Some people are fans of CHR ROM because it allows rapid switching of tiles for smooth animation of the player character. But in Kirby's Adventure, it ends up causing a lot of duplication because all frames of all enemies on screen at once need to fit in the same 2K bank of enemy tiles. So instead, I'm a fan of the Battletoads technique of loading sprite tiles into video memory as they're needed. I've already described how this works on Game Boy Advance, but the NES has far less video memory bandwidth and thus needs a bit more clever technique.
The engine I'm developing for this project has four object slots in video memory: one for the hero and three for enemies. These occupy CHR RAM $1800-$19FF, $1A00-$1BFF, $1C00-$1DFF, and $1E00-$1FFF. Each slot is divided into a pair of 16-tile buffers, plus several variables in main RAM:
- Current cel: The cel ID currently being displayed in this slot.
- Next cel: The cel ID whose tile data needs to be loaded into the back buffer of this slot.
- Current buffer: Whether the slot's first or second buffer is its front buffer.
- Information about what data has been loaded into each buffer of each slot.
On each frame that doesn't have any updates to tiles or map caused by scrolling, the sprite cel loader finds pieces of a cel to load. It prioritizes slots whose request bit is set, switching buffers and clearing the request bit if the cel is ready and loading a piece into the VRAM transfer buffer if not. Up to 8 tiles can be copied in each frame (NTSC without extended blanking). If a particular frame uses all 16 tiles, its update is split across two frames.
If there is still no scheduled VRAM transfer after the loader has processed all request bits, it loads pieces of the next cel speculatively. Speculative loading sets the next cel to the frame most likely to follow a slot's current cel, such as the next cel of a walk cycle. I count about five mispredicts per second on average, usually when an enemy spawns or when the player takes an unpredicted action, such as jumping, stopping a walk, beginning a punch combo, allowing a punch combo to expire, or taking a hit.

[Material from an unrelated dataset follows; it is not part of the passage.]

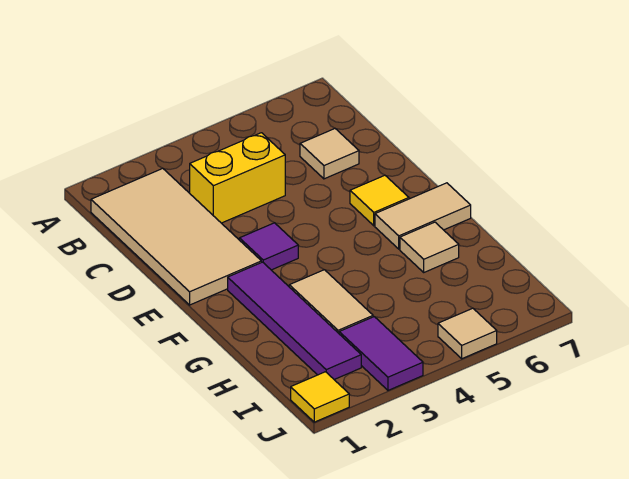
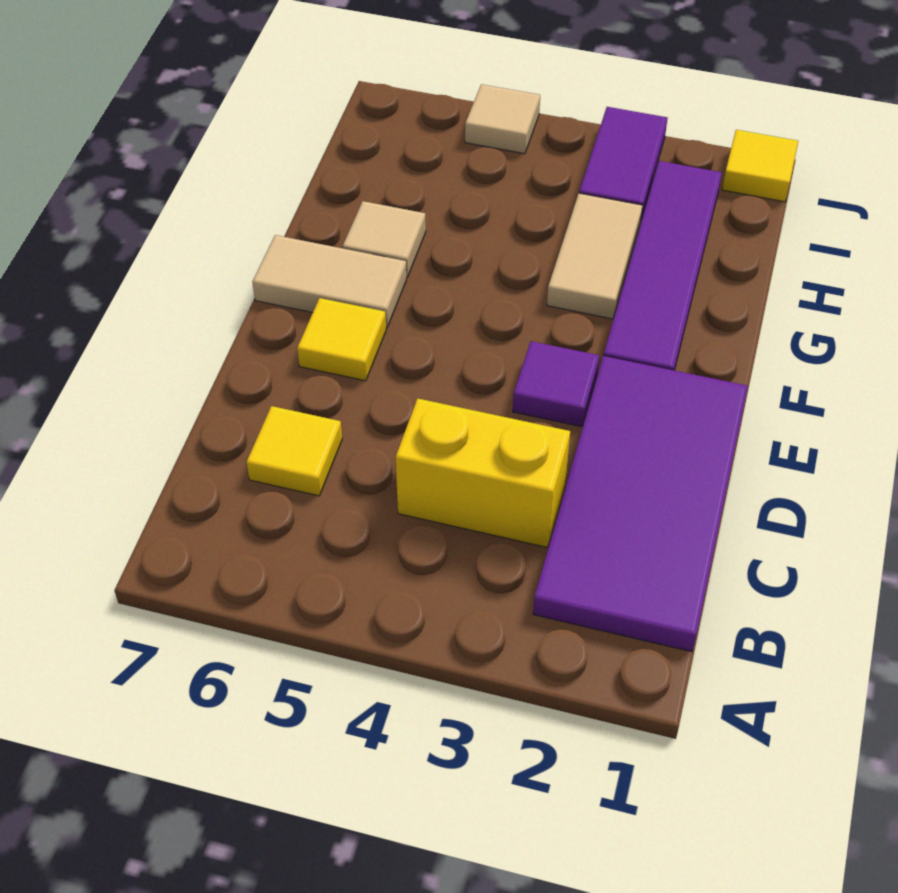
tan 2x4 tile [91,168,261,305] -> purple 2x4 tile [533,356,748,652]
tan 1x1 tile [300,129,359,179] -> yellow 1x1 tile [246,406,342,496]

A mispredict may delay loading a cel for a frame or two But otherwise, speculative loading puts a cel into VRAM just when it is needed, allowing the player and enemies to be animated at an acceptable frame rate.

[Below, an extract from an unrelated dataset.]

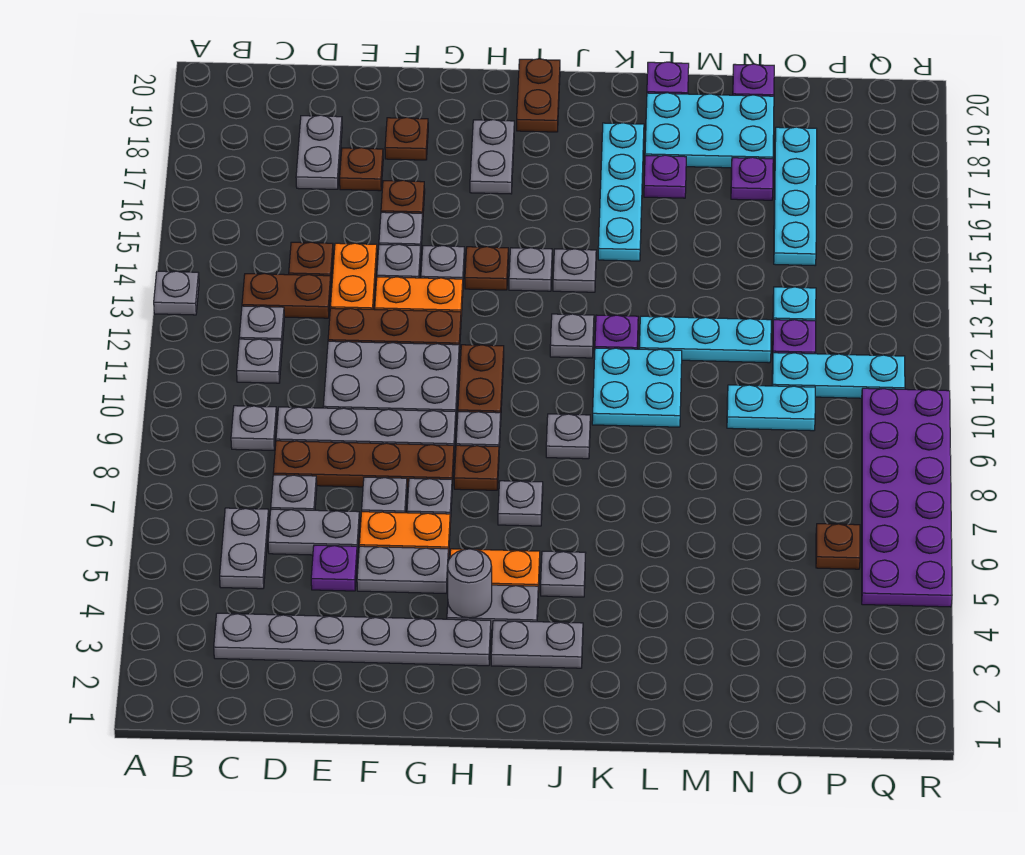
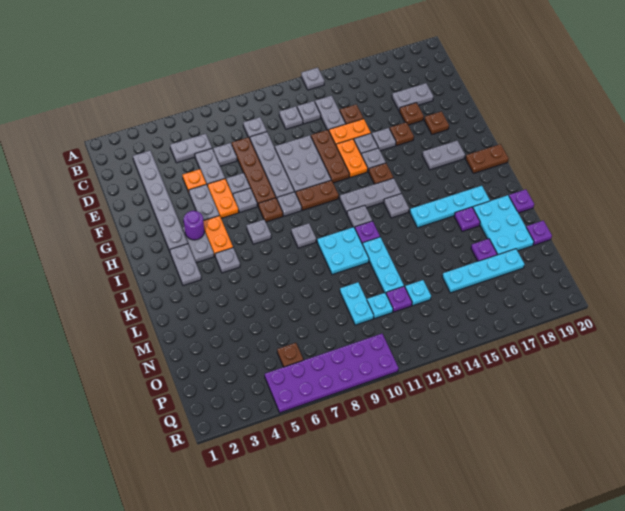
brown 1x2 plate [242,273,331,318] -> grey 1x2 plate [315,96,346,130]
purple 1x1 plate [311,545,357,591] -> orange 1x1 plate [183,169,206,192]
grey 1x1 round brick [447,549,492,618] -> purple 1x1 round brick [184,211,204,240]
grey 1x1 plate [509,248,552,291] -> grey 1x3 plate [340,178,401,214]
cyan 1x3 plate [772,353,905,398] -> cyan 1x1 plate [367,293,393,319]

The metasprite drawing code uses values $00-$7F normally for constant tiles. It uses $80-$8F for these switchable slots, ORing in the start tile of current buffer of the slot being drawn.
Is the NES really that bad with sprites? I wrote down a quick loading routine and counted the cycles and ended up with:
Code:
-;
lda ({tile_address}),y //5
sta {vram_port} //4 9
iny //2 11
cpy #$10 //2 13
bne - //3 16
lda ({tile_address}),y //5
sta {vram_port} //4 9
iny //2 11
cpy #$10 //2 13
bne - //3 16
It would take only 2048 cycles to upload 8 tiles, and vblank is more than 4096 cycles long.